Ein Kuss mit Verwesungsgeruch

Günter Herburger | Der Kuss
Günter Herburger
Der Kuss
Gedichte
A1 Verlag 2008
Ohne Schwierigkeit gelingt der Eintritt in die Gedichte von Günter Herburger. Er ist ein Autor der konkreten Benennung und der Alltäglichkeit, die er teils erzählend, teils reflektierend darlegt. Mit einfachen Worten schafft er große Bilder wie „ein Eimer voll Türklinken“ als Ausdruck der Ausweglosigkeit. Er enthebt das Erhabene und holt es in die reale Welt. Die wird allerdings nur als eine Folie benutzt, hinter der sich subtil eine abstrakte Ebene verbirgt, in der Herburger große Themen bis hin zum Schicksal der Welt behandelt: „Blut tropft aus den Fingernägeln / mehrerer Sonnen, deren Folterwerkzeuge / wir noch nicht kennen.“ Zivilisationskritisch stellt er sich bewusst gegen die Modeerscheinungen und die Technik und nähert sich dem Primitivismus; bei dem sich die Natur ihren Rang zurückerobert. Er ist ein Archäologe, der bei der Freilegung auf verschiedensten Schichten trifft, die weder aufeinander aufbauen oder zur selben Zeit entstanden sind, noch sich ineinander fügen. „Es gibt kaum Erde, / aber Geröll, unter dem man begraben wird“ und darunter lauern ausschließlich Bedrohungen.

Der Mensch ist für Günter Herburger nur noch als eine Tragikomödie darstellbar. Sein Schicksal wird mit einer Lächerlichkeit besiegelt: „Sie verknotet die Henkel einer Plastiktüte / vor dem Hals, als sei sie ein Elefantenmensch“. Herburger ist ein heiterer Melancholiker und verbindet aufs Natürlichste trockene, ironische Sentimentalität mit zynischer Ernüchterung. In den Versen „Frage der Angler: Tut`s weh? / Nur beim Lachen, seine Antwort. / Im Wörterbuch vergangener Sprache steht, / dass selbst Raupen sich beklagen können“, scheint Herburgers Poethologie deutlich durch. Nicht nur wird auf das Tragikomische angespielt, sondern auch auf sein Verfahren, die Konflikte auf die kleine Welt zu verlagern, die Tierwelt.
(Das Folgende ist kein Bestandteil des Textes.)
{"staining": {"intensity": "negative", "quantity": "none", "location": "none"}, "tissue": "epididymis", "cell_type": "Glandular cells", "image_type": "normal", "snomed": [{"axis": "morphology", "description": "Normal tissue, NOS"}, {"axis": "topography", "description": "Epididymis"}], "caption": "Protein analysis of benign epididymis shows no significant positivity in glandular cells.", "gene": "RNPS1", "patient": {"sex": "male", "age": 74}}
Diese erscheint oft als Spiegel der Menschen und die Menschen werden animalisiert.

Es werden Visionen entworfen, die nicht selten grotesk und surrealistisch dargestellt sind und mit denen er gegen die Unkultur und Verödung ankämpft. Was allerdings zu Beginn des Gedichtbandes noch mit Diminutiven untersetzt wird, um durch kindliche Weltaneignung ein Stück Welt zu retten, wird zu Bedrohlichem, Ekelhaftem, wodurch Herburger sein Œuvre erweitert, ja, gar gegen es anschreibt. Waren seine früheren Gedichte Botschaften der Hoffnung, scheint hier oft Verbitterung durch. Letztendlich verwirft er sogar seine Anschauung der Thuja-Trilogie, in der die Sehnsucht auf ein gelingendes, glückliches Leben stets wach gehalten wird und immer neue Utopien und Alternativen entworfen werden, denn in der Kuss "fällten [die Helden] einen Thujabaum, / der gottlos geworden war".
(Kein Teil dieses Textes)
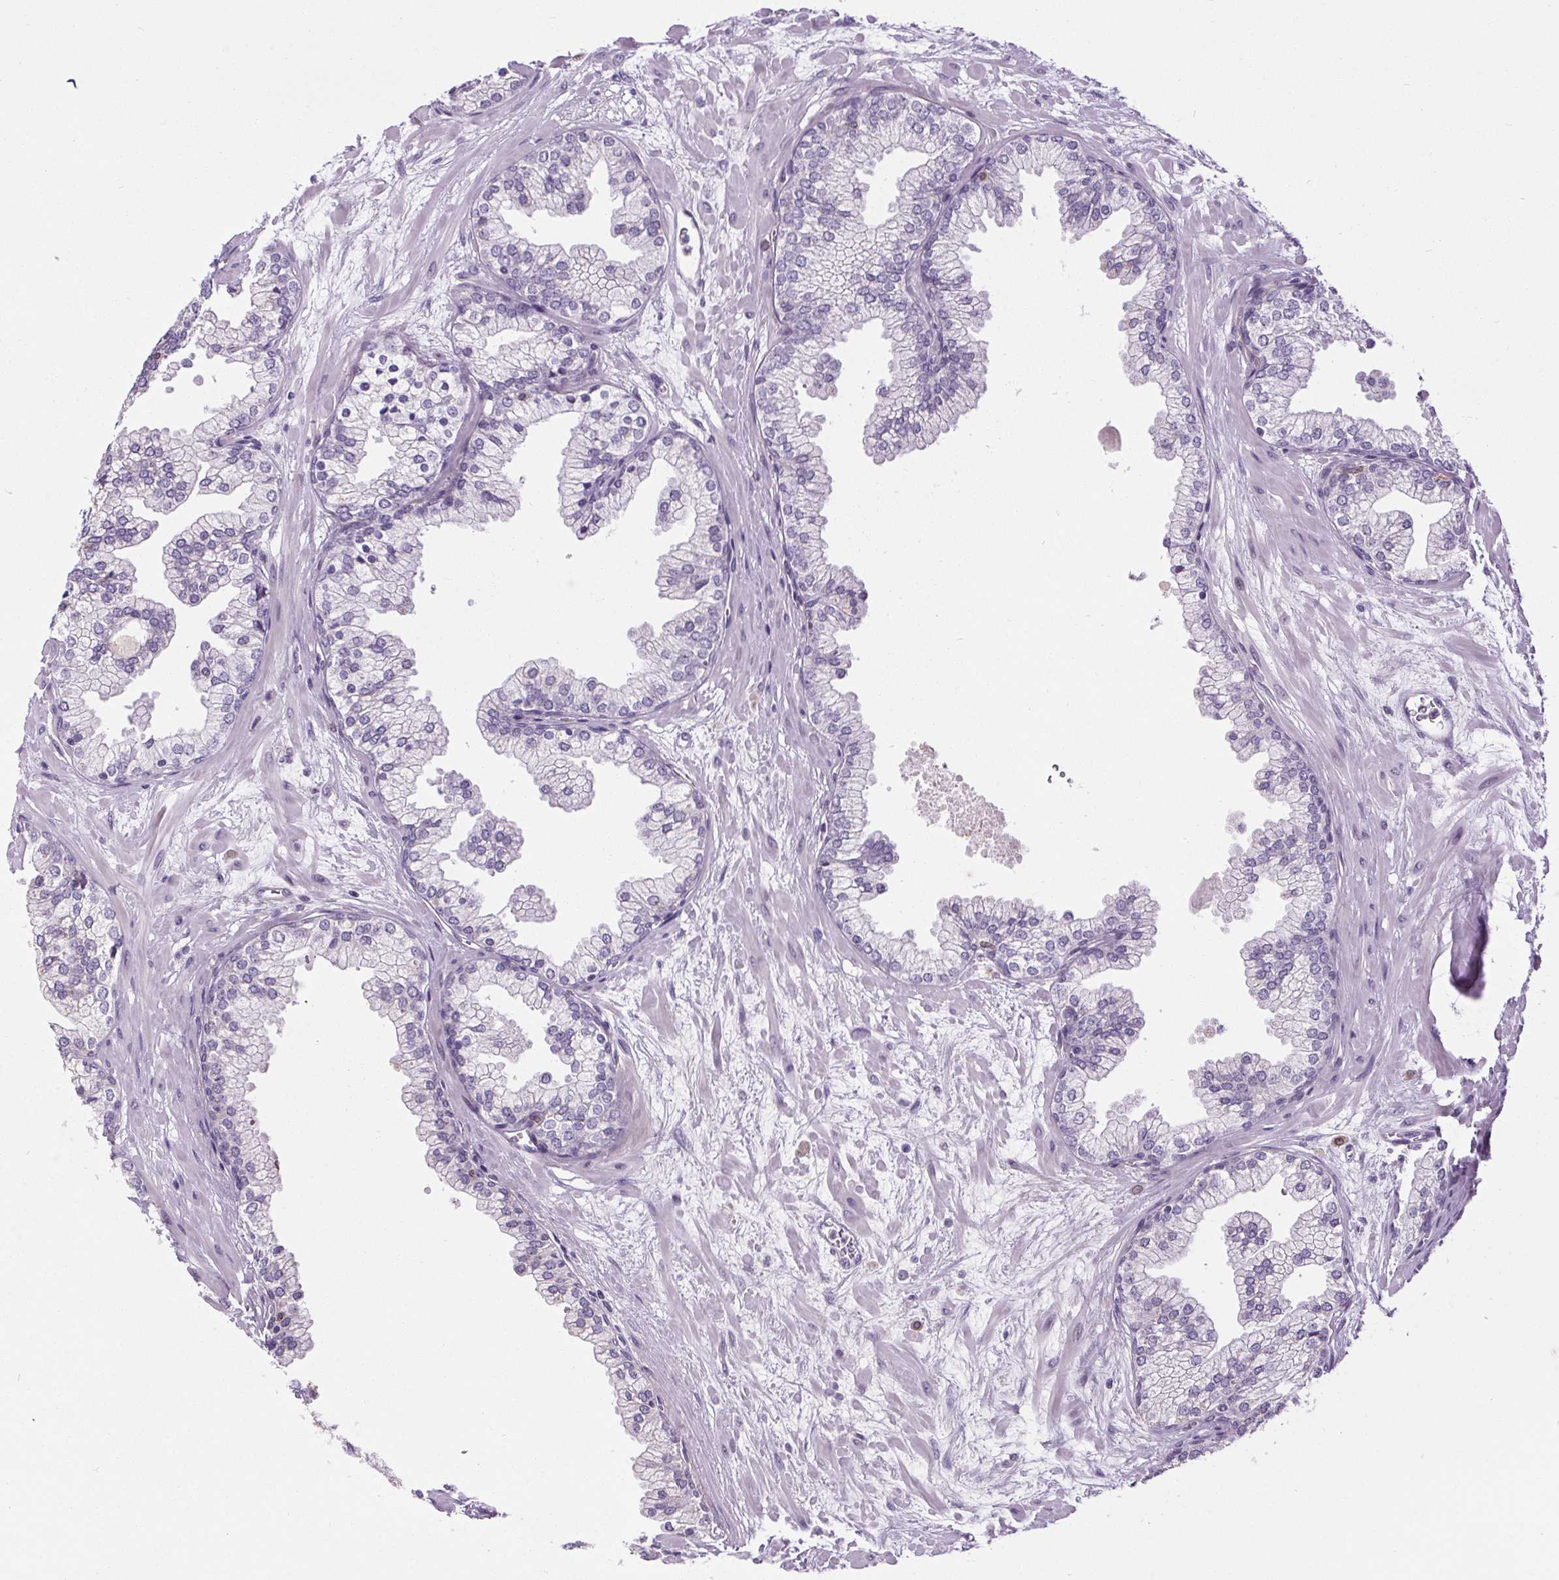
{"staining": {"intensity": "negative", "quantity": "none", "location": "none"}, "tissue": "prostate", "cell_type": "Glandular cells", "image_type": "normal", "snomed": [{"axis": "morphology", "description": "Normal tissue, NOS"}, {"axis": "topography", "description": "Prostate"}, {"axis": "topography", "description": "Peripheral nerve tissue"}], "caption": "Immunohistochemical staining of unremarkable human prostate shows no significant positivity in glandular cells.", "gene": "TMEM240", "patient": {"sex": "male", "age": 61}}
Günter Herburgers poetische Trauerarbeit wird immer mehr zum Schockerlebnis, indem er vermehrt auf die Ästhetik des Hässlichen zurückgreift und eine ganz eigene „Humanität“ entwirft. Die Verknüpfung von Unvereinbarem, die Verfratzung herkömmlicher Bilder und der distanzierende Humor münden nicht selten in ein hochironisches Verwirrspiel. Herburger bringt die Denkstrukturen durcheinander, indem er Bruchstücke anders aneinanderreiht.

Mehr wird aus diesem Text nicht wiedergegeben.